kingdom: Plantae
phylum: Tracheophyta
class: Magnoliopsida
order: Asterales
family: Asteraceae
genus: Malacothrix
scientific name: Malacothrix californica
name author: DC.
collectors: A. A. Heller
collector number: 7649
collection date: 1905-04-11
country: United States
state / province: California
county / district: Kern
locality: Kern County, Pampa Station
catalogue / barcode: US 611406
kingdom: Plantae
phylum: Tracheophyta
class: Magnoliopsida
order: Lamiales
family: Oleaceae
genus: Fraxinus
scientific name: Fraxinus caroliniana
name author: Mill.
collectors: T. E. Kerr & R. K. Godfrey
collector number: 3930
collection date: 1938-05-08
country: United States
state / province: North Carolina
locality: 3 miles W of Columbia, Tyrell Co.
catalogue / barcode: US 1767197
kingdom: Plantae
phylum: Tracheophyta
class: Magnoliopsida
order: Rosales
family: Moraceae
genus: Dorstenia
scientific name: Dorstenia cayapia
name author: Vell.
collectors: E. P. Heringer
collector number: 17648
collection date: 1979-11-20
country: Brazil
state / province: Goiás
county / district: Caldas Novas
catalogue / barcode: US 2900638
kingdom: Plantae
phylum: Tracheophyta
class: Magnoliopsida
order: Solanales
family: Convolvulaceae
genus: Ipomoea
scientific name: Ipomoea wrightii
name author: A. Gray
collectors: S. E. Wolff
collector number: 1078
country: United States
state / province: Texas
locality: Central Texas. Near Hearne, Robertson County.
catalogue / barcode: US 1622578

### AIM
Retype everything from the line with "state / province: California" down to the line with "collectors: E. P. Heringer", both of those lines included, without changing a character.

### WRITTEN RESPONSE
state / province: California
county / district: Kern
locality: Kern County, Pampa Station
catalogue / barcode: US 611406
kingdom: Plantae
phylum: Tracheophyta
class: Magnoliopsida
order: Lamiales
family: Oleaceae
genus: Fraxinus
scientific name: Fraxinus caroliniana
name author: Mill.
collectors: T. E. Kerr & R. K. Godfrey
collector number: 3930
collection date: 1938-05-08
country: United States
state / province: North Carolina
locality: 3 miles W of Columbia, Tyrell Co.
catalogue / barcode: US 1767197
kingdom: Plantae
phylum: Tracheophyta
class: Magnoliopsida
order: Rosales
family: Moraceae
genus: Dorstenia
scientific name: Dorstenia cayapia
name author: Vell.
collectors: E. P. Heringer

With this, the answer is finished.